◆ **What this task involves**: Could you filter the records below down to the lines that include the word "Felis"?
****
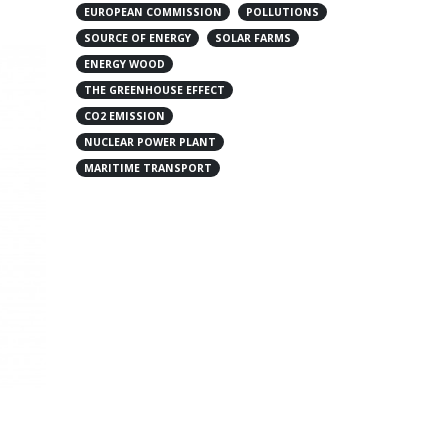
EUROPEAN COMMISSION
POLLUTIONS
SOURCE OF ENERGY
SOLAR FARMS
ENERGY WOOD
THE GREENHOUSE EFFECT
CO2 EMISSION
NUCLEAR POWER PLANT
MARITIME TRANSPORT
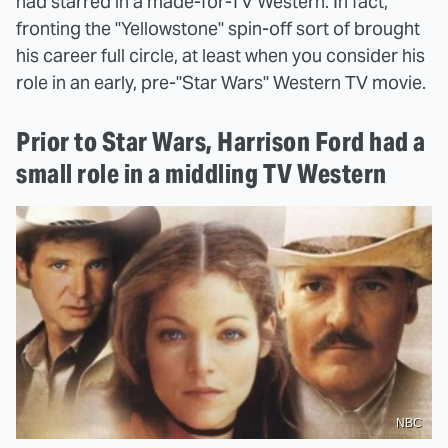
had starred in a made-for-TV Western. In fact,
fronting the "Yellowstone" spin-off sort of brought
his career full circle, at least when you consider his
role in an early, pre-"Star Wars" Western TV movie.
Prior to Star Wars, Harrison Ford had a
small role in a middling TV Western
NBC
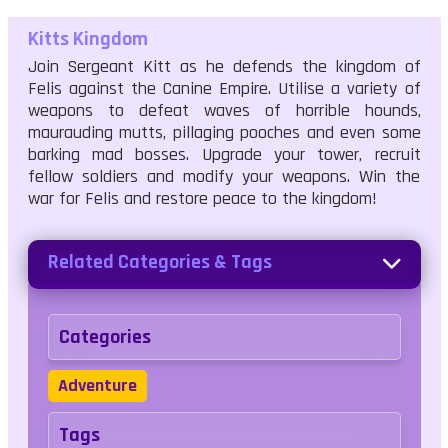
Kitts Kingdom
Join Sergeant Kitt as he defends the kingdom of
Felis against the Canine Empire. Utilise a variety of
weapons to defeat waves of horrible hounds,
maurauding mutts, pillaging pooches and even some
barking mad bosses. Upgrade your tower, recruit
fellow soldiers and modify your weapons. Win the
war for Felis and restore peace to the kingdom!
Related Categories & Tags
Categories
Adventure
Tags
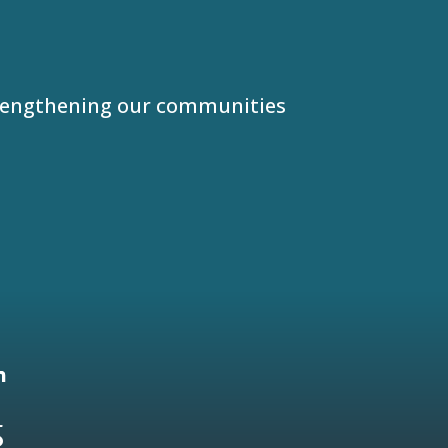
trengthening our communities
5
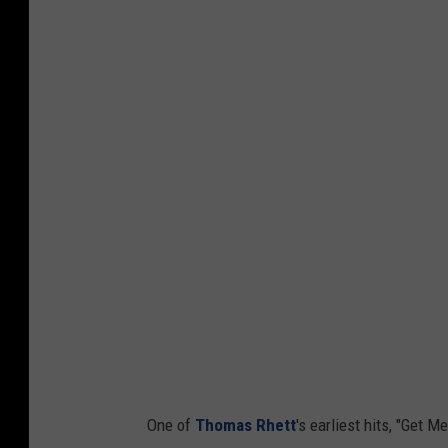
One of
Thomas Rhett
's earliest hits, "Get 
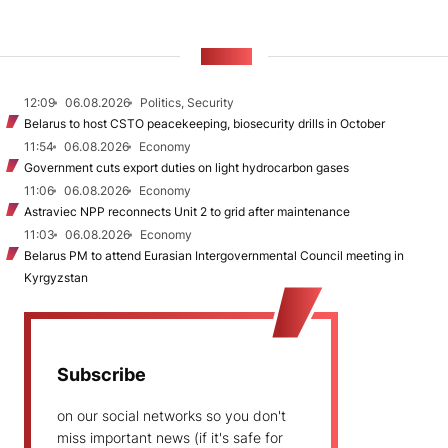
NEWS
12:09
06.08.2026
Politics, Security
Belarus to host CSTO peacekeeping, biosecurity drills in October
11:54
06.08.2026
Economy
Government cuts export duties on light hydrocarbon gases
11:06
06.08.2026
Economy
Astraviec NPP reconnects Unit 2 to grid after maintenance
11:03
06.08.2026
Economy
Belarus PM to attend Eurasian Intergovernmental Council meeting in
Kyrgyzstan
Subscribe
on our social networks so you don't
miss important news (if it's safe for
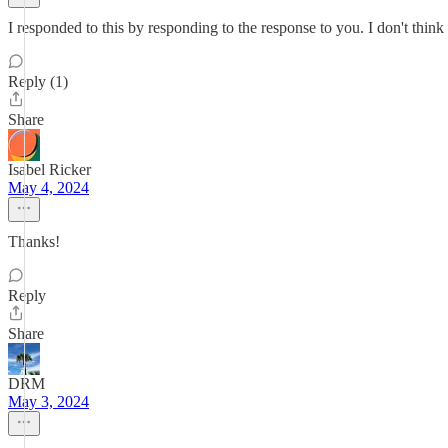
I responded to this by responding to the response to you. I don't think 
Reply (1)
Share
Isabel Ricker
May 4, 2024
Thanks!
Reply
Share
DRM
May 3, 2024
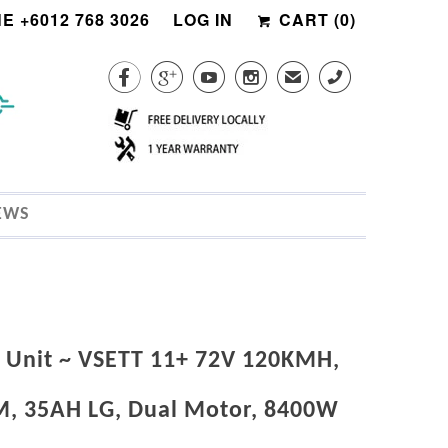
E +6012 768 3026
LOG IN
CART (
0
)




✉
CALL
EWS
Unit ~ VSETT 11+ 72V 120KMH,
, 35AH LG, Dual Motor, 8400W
****
◆ **Completed exercise**:
Felis against the Canine Empire. Utilise a variety of
war for Felis and restore peace to the kingdom!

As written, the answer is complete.